• U.S.

Sport: Five in the Pool

2 minute read
TIME

The U.S. tossed an impressive challenge at Australia’s confident women swimmers last week in the pretty form of five frolicking California teenagers. Gamboling around Indianapolis’ huge Broad Ripple Pool like schoolgirls at summer camp, the youthful quintet laughingly struck kooky, cross-eyed poses for photographers, completely captivated the capacity crowd, and set A.A.U. officials rewriting the record books. In just three days at the Women’s A.A.U. Swimming Championships, three world and ten American records were smashed, and tarnished U.S. aquatic prestige was suddenly enhanced.

The girls and their records:

¶Carolyn House, 14, a sturdy, 5-ft. 4-in. blonde from Los Angeles who still sports braces on her teeth and looks young enough to crash the ticket gate for half fare, gracefully stroked her way to a new American record of 19 min. 45 sec. in the 1,500-meter freestyle, longest and most grueling of all swimming events.

¶Chris von Saltza, 16, a seasoned, polished veteran and the chief U.S. Olympic hope in the shorter freestyle distances, who first thrashed to a new U.S. record of 1 min. 1.6 sec. in the 100-meter freestyle, returned to crack another in the 400-meter freestyle (4 min. 46.9 sec.), broke a third by swimming the 200-meter freestyle in 2:15.1.

¶Lynn Burke, 17, a backstroke specialist from Santa Clara Swim Club, who broke two world records on successive days: in the 200-meter backstroke, pushed by Teammate Von Saltza, Lynn hit 2 min. 33.5 sec., a full 3.6 sec. faster than the world mark set by Japan’s Satoko Tanaka earlier this year; in the loo-meter backstroke, she clocked an equally astonishing time—1 min. 10.1 sec., knocking nine-tenths of a second from the world mark.

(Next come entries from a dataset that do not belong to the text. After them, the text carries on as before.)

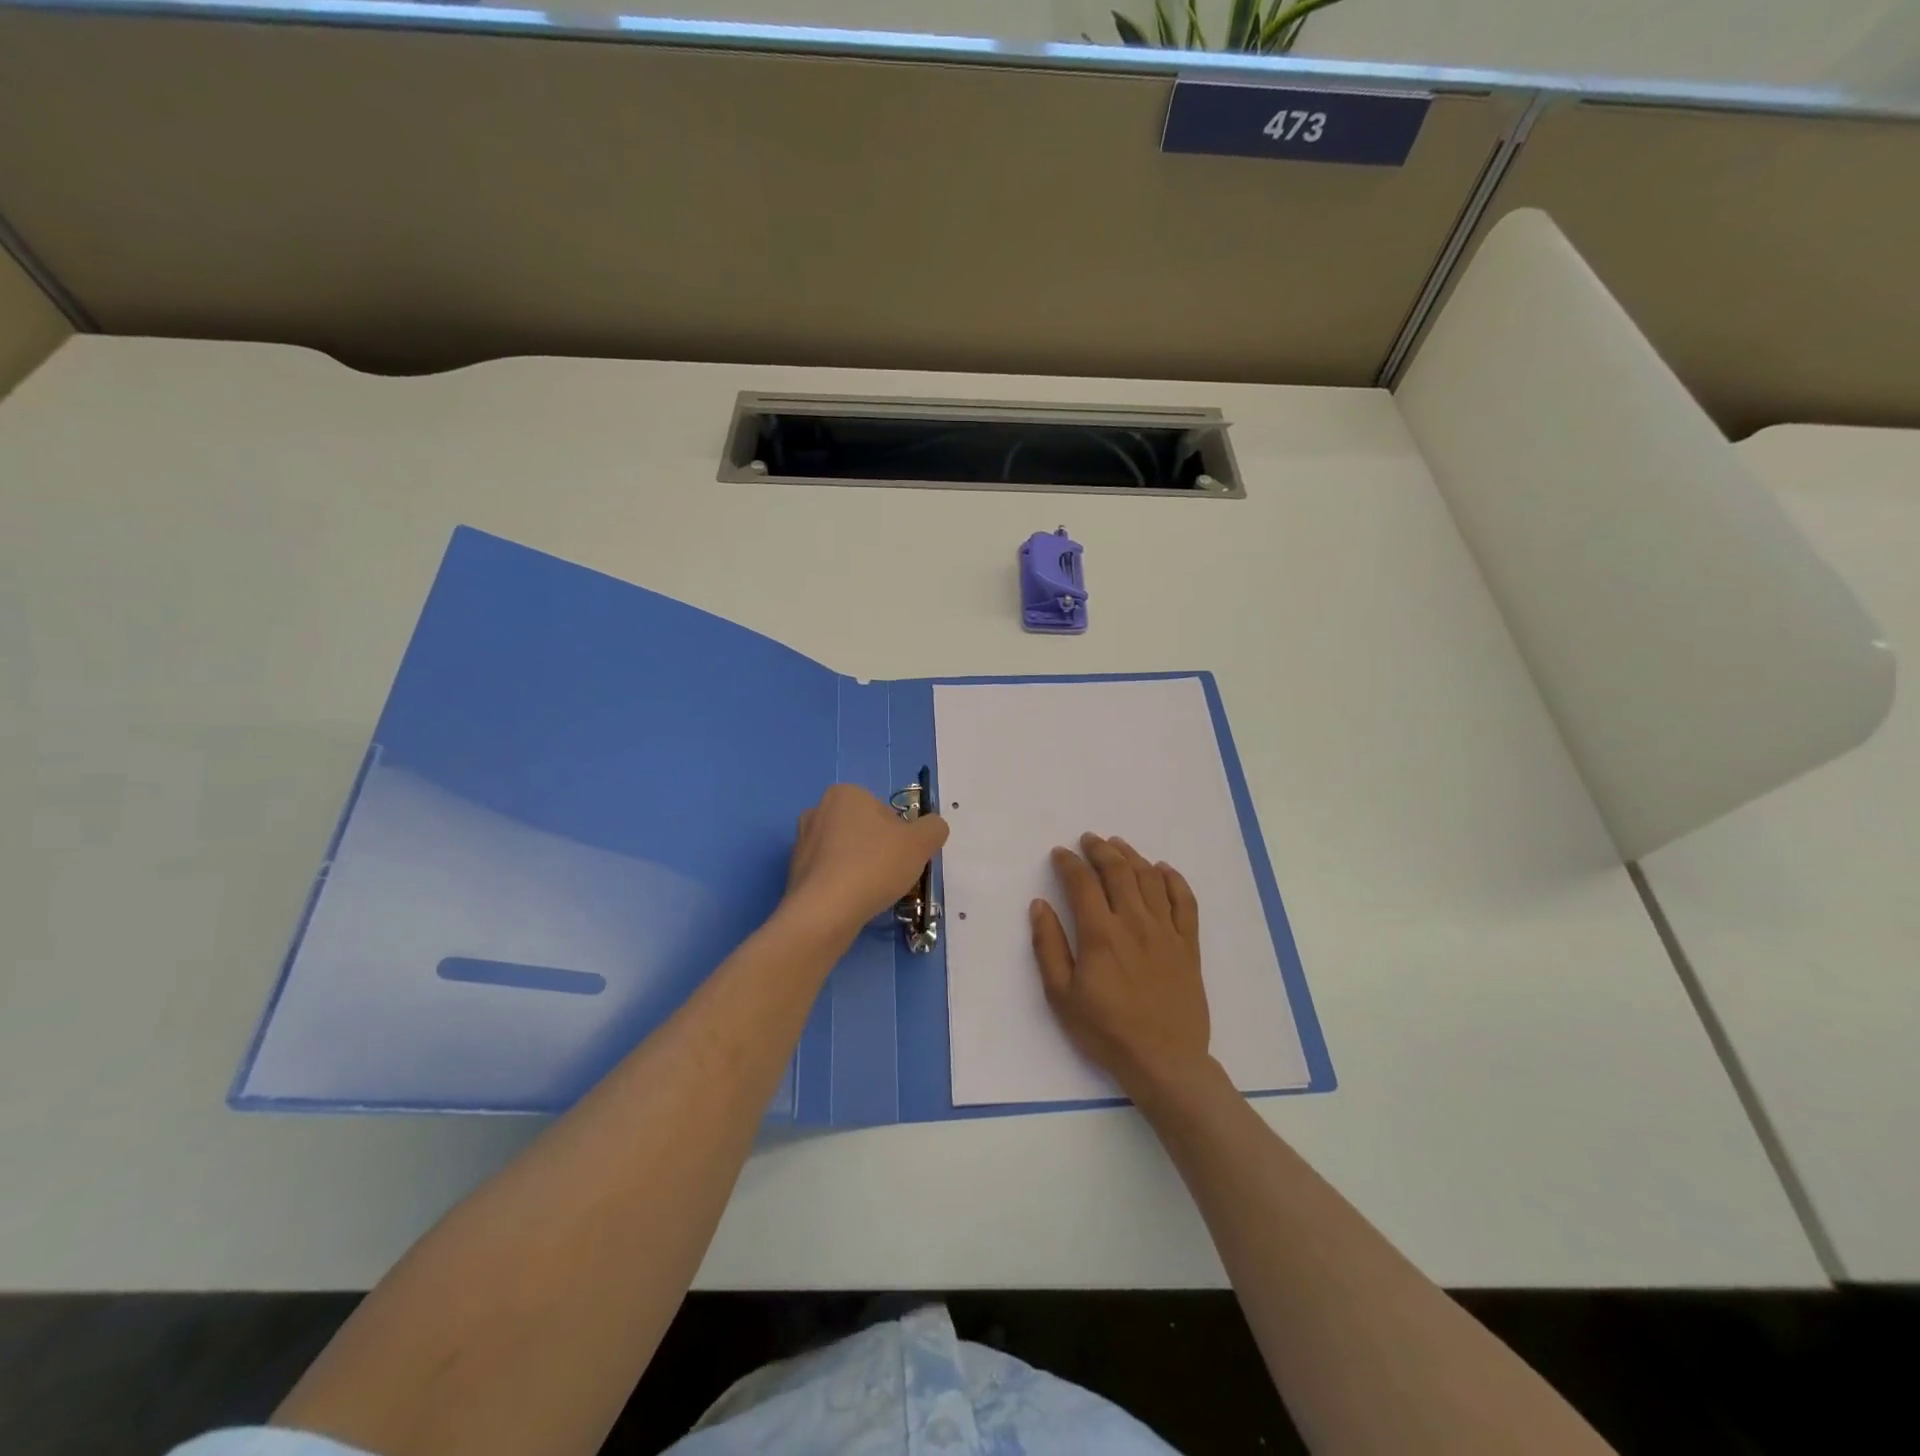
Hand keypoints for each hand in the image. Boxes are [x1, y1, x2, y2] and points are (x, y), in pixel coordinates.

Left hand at [783, 784, 948, 943]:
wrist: (825, 911)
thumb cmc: (874, 866)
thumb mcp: (921, 842)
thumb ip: (934, 828)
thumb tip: (931, 828)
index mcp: (845, 793)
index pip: (885, 812)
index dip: (901, 835)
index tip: (903, 857)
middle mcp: (818, 810)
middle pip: (865, 830)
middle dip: (879, 850)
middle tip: (889, 875)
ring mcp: (802, 841)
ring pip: (846, 852)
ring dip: (860, 867)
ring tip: (871, 892)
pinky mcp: (794, 871)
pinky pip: (829, 873)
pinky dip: (842, 884)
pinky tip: (851, 901)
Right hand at [1030, 834, 1213, 1100]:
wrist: (1164, 1061)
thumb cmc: (1106, 1031)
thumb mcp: (1061, 995)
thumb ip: (1049, 946)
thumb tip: (1040, 905)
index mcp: (1101, 934)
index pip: (1082, 883)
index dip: (1069, 862)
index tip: (1060, 854)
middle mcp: (1135, 923)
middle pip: (1118, 871)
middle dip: (1100, 849)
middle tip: (1089, 840)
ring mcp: (1166, 932)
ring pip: (1150, 879)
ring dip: (1132, 856)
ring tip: (1118, 845)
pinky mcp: (1189, 945)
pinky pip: (1185, 901)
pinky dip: (1173, 879)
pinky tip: (1162, 870)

¶Ann Warner, 16, another Santa Clara star, pretty and blonde, who won the 200-meter breaststroke by 7.5 sec., set a new U.S. record of 2 min., 53.3 sec.

¶ Donna de Varona, 13, a 102-lb minnow from Berkeley, who turned in the most stunning performance of the meet. Trailing World Record-holder Sylvia Ruuska by two strokes in the last lap of the exacting 400-meter individual medley (butterfly, backstroke, breaststroke and freestyle). Donna summoned a last burst of speed, overtook 18-year-old Sylvia in the final yards, broke the world record by almost 3 sec.